[Data for this task]

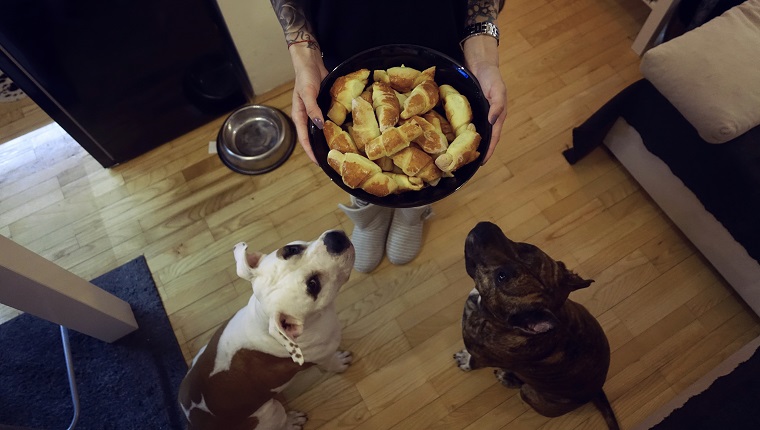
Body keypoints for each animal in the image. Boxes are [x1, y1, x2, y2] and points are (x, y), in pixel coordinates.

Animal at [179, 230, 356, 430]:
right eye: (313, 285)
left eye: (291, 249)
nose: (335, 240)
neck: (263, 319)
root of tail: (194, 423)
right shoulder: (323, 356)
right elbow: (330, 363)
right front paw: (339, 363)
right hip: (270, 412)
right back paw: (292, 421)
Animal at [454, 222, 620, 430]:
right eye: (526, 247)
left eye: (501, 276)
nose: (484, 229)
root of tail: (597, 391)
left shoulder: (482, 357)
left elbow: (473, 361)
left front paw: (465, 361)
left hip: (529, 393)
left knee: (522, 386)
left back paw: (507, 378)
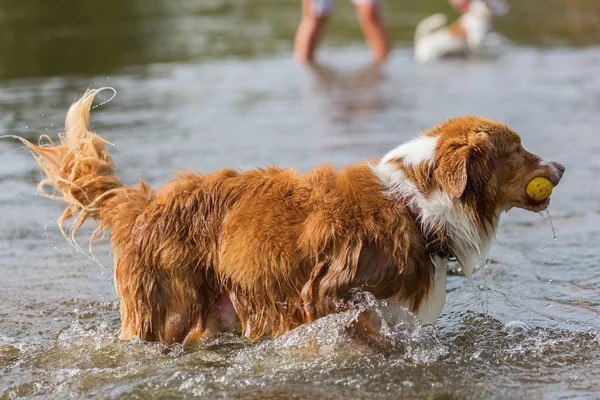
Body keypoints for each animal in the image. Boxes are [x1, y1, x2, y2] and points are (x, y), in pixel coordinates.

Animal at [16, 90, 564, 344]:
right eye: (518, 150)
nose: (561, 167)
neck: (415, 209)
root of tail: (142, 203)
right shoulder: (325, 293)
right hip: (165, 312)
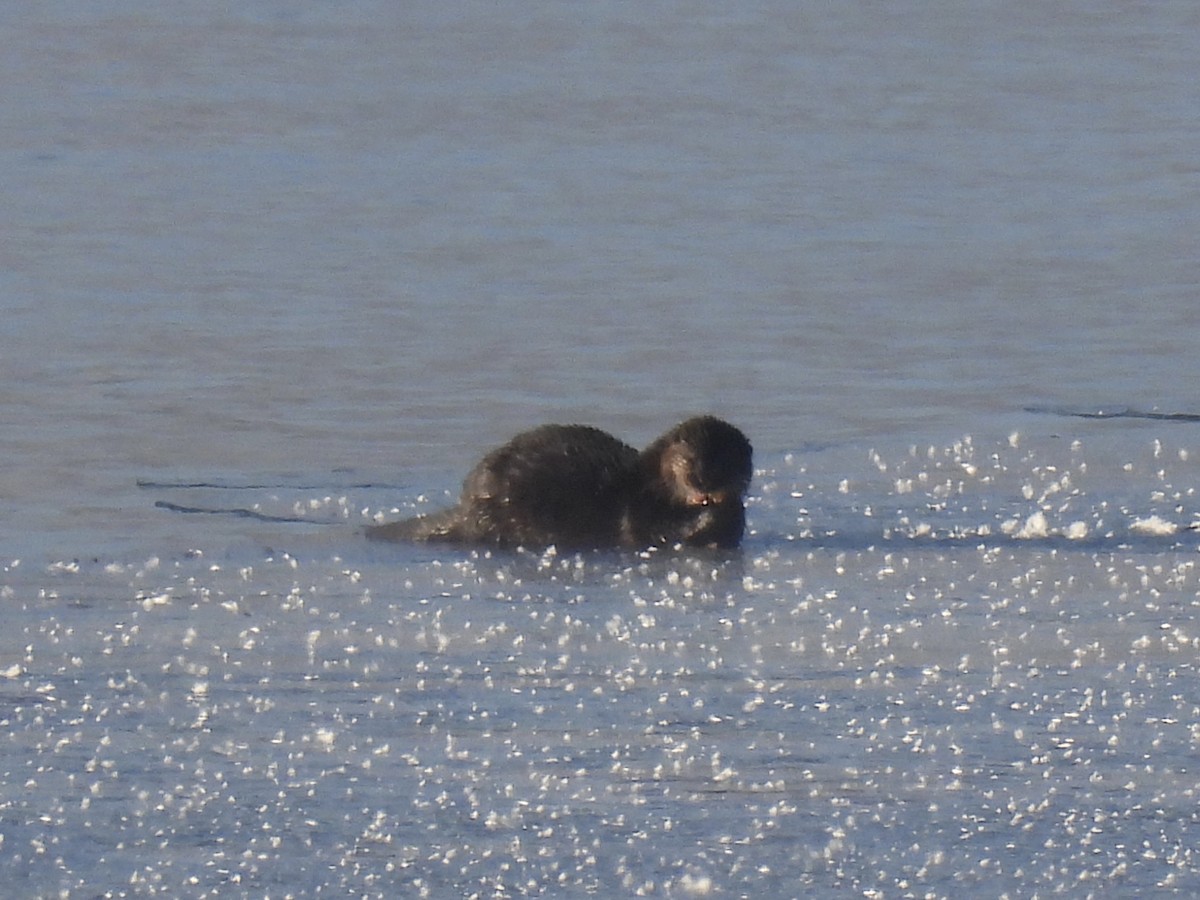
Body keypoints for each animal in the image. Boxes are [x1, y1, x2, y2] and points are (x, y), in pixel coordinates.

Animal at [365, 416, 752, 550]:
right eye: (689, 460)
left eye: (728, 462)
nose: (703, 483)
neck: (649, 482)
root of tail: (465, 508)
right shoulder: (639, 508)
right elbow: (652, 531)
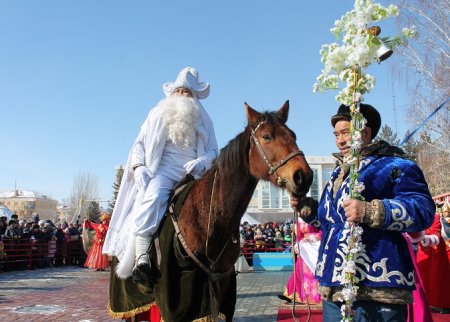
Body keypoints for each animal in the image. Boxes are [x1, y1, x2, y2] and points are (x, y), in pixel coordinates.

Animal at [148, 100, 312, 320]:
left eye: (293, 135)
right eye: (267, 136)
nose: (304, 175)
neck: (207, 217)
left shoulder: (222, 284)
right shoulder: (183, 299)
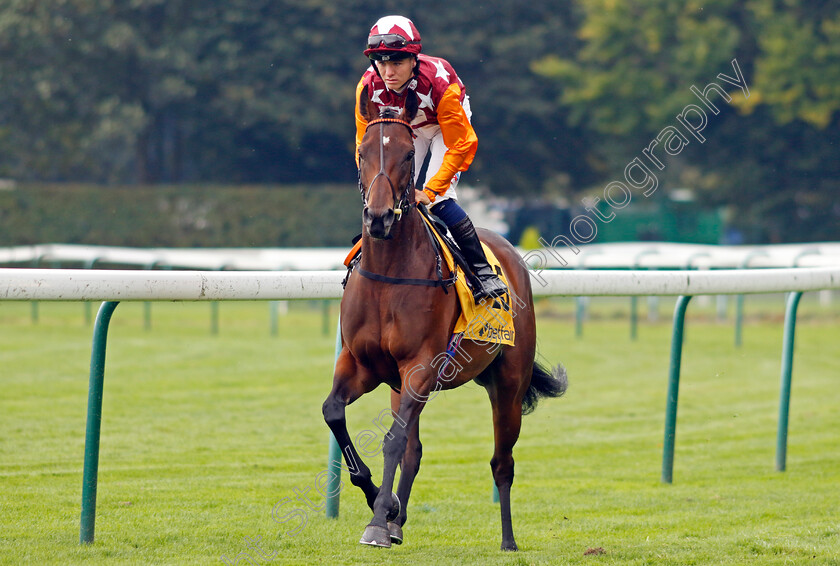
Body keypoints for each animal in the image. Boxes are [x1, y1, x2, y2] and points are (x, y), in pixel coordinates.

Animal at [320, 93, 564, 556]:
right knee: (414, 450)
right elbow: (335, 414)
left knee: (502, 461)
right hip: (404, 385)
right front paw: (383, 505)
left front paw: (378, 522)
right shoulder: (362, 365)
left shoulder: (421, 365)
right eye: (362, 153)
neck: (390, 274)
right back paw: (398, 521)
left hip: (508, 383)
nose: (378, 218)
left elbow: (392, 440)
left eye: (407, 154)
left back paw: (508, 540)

[Assignment]
Leave out all pictures and retype precisely the lines that run from the line containing "neck: (207, 217)" to the last line of the records.

[Solved problem]
neck: (207, 217)
left shoulder: (222, 284)
right shoulder: (183, 299)
Body keypoints for each animal in the image. Boxes are [x1, y1, x2, y2] and points are (x, y), in pixel coordinates.

Animal at [320, 93, 564, 556]:
right knee: (414, 450)
right elbow: (335, 414)
left knee: (502, 461)
right hip: (404, 385)
right front paw: (383, 505)
left front paw: (378, 522)
right shoulder: (362, 365)
left shoulder: (421, 365)
right eye: (362, 153)
neck: (390, 274)
right back paw: (398, 521)
left hip: (508, 383)
nose: (378, 218)
left elbow: (392, 440)
left eye: (407, 154)
left back paw: (508, 540)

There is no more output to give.